Tuesday, April 22, 2008

fitting into the band - part 2 - knowing when and when not to play

I play an instrument called a Euphonium. You may have heard it called a Baritone but if it's still not ringing a bell just imagine a Tuba that's half the size and sounds like a trombone. I played in band from 4th grade up til the middle of college and learned (sometimes beat over the head) a lot about music from the whole experience. One of the things I've been able to take from band to a worship team is knowing when and when not to play.

It's easier to know with band music, you follow along in the music and when there are rests you don't play, when there are notes you do play! Sometimes you get a "whole rest"which means you don't play the entire measure. Sometimes there's a number over that rest that tells you not to rest for just that measure but to rest for however many measures the number tells you. Sometimes the number is 4, some times it's 64, sometimes it's 384. No one wants to rest for 384 measures. It's like the coach telling you to "sit this half out." Does the composer hate the sound of my instrument? Does he think I can't play well enough? Did he forget I existed when he wrote it?

A run of records:
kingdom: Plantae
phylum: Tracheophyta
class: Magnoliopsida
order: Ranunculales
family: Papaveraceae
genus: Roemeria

---

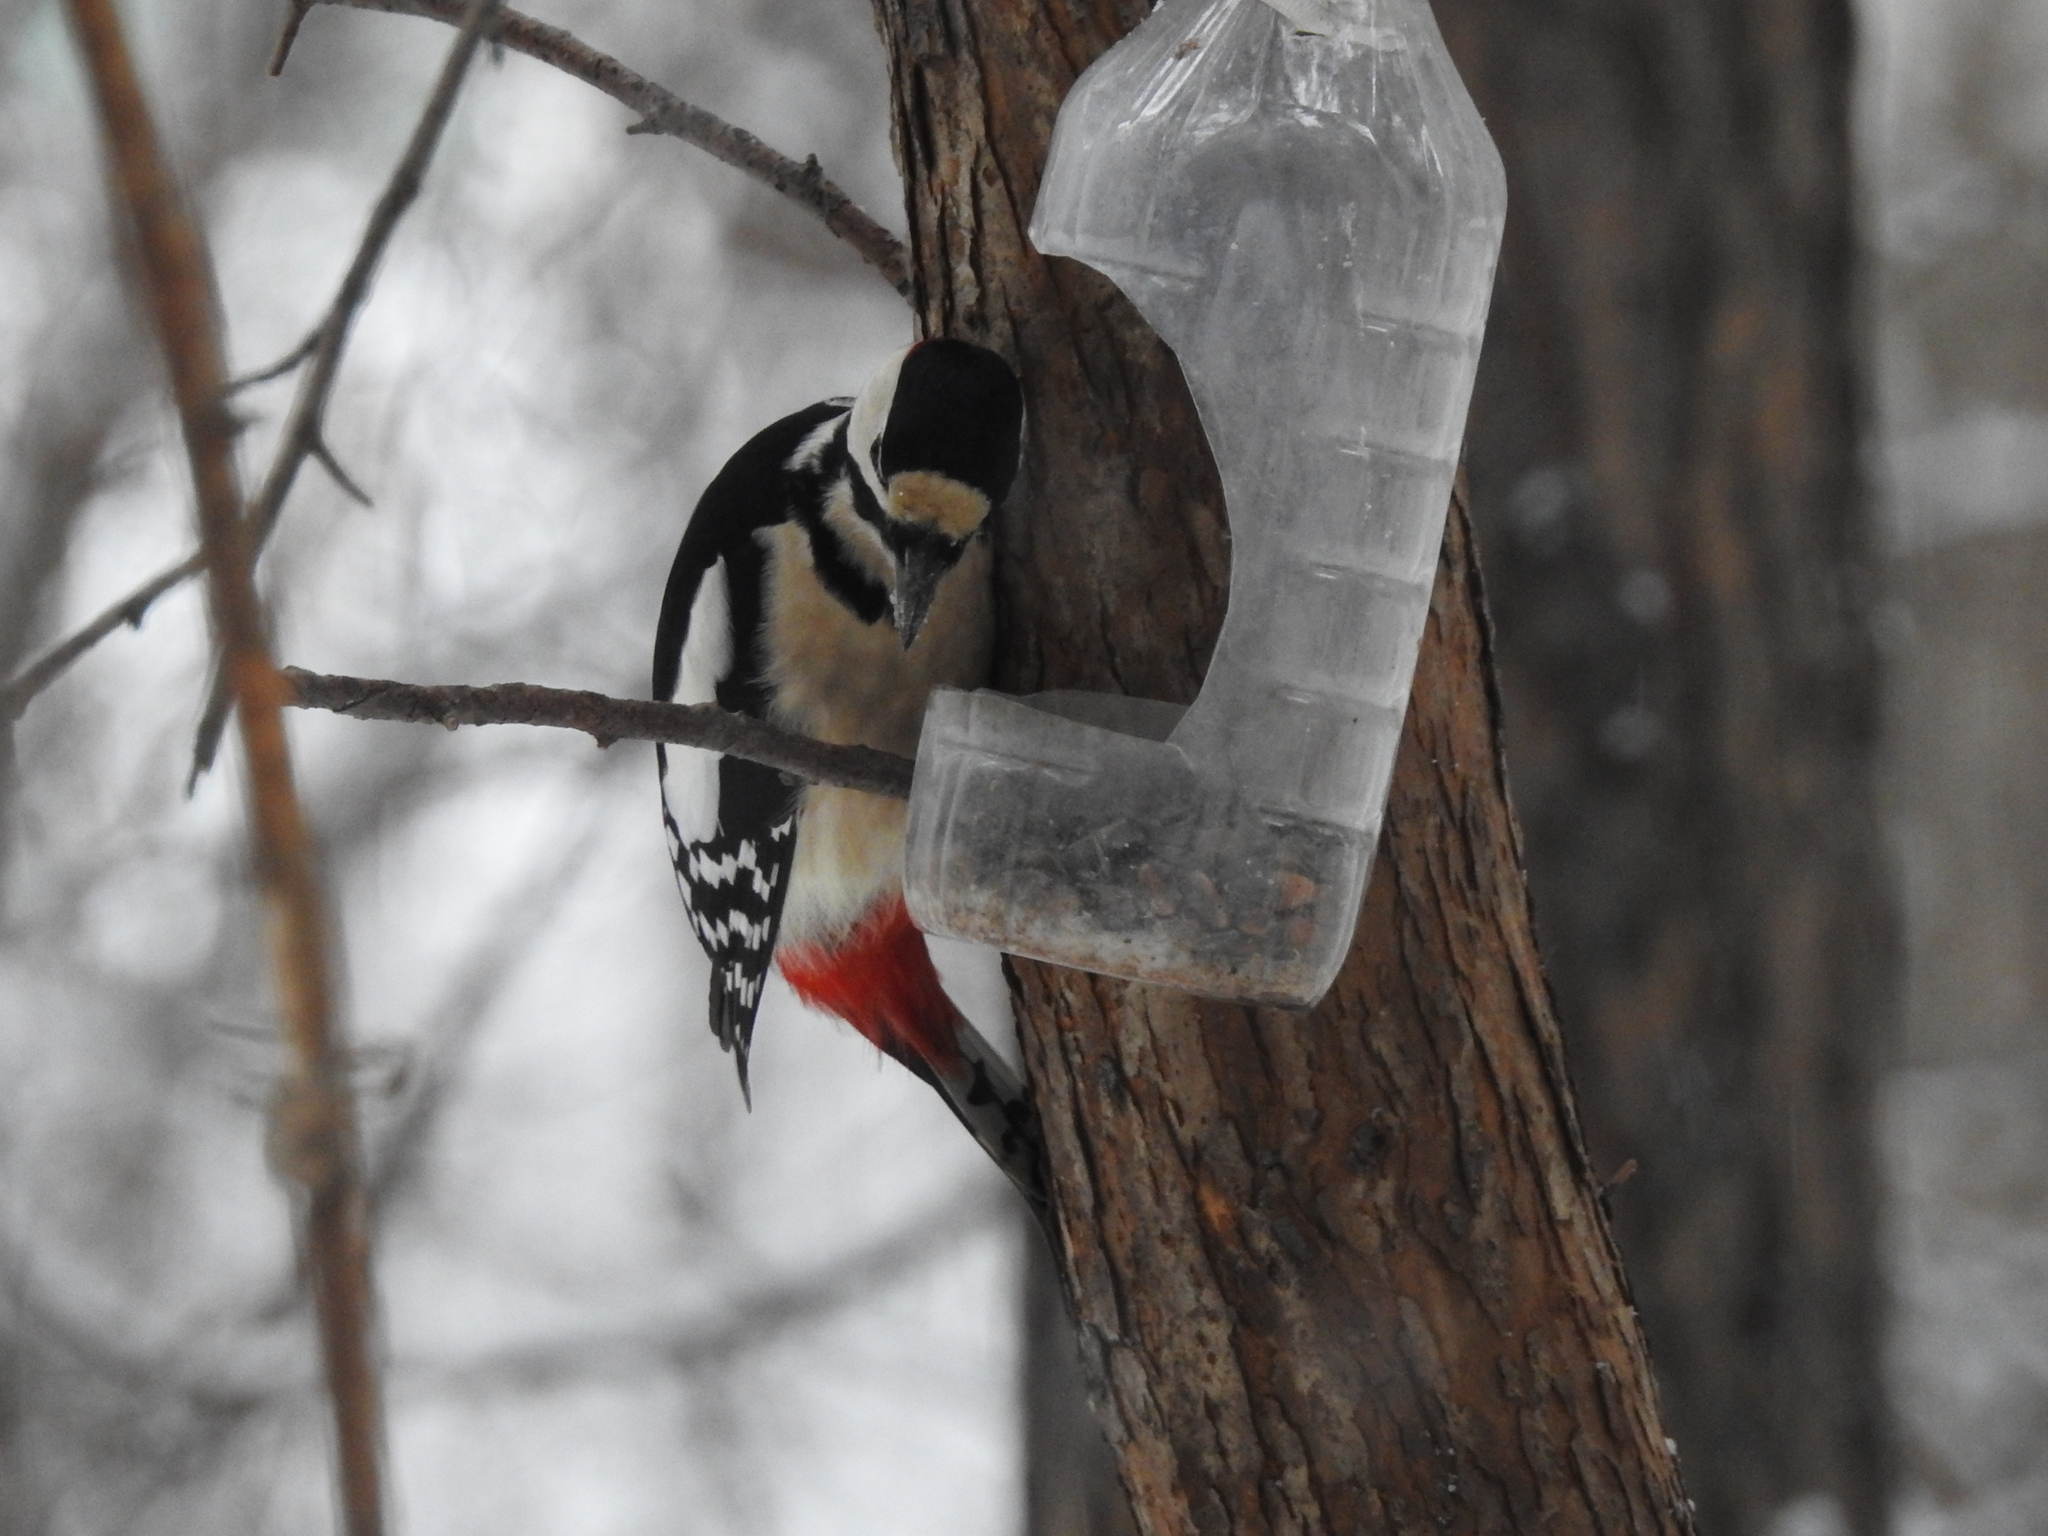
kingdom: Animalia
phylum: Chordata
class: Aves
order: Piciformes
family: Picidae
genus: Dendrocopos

Aim: Can you write out the entire blog post above on knowing when and when not to play, word for word?

Response to the task:
Tuesday, April 22, 2008

fitting into the band - part 2 - knowing when and when not to play

I play an instrument called a Euphonium. You may have heard it called a Baritone but if it's still not ringing a bell just imagine a Tuba that's half the size and sounds like a trombone. I played in band from 4th grade up til the middle of college and learned (sometimes beat over the head) a lot about music from the whole experience. One of the things I've been able to take from band to a worship team is knowing when and when not to play.

It's easier to know with band music, you follow along in the music and when there are rests you don't play, when there are notes you do play! Sometimes you get a "whole rest"which means you don't play the entire measure. Sometimes there's a number over that rest that tells you not to rest for just that measure but to rest for however many measures the number tells you. Sometimes the number is 4, some times it's 64, sometimes it's 384. No one wants to rest for 384 measures. It's like the coach telling you to "sit this half out." Does the composer hate the sound of my instrument? Does he think I can't play well enough? Did he forget I existed when he wrote it?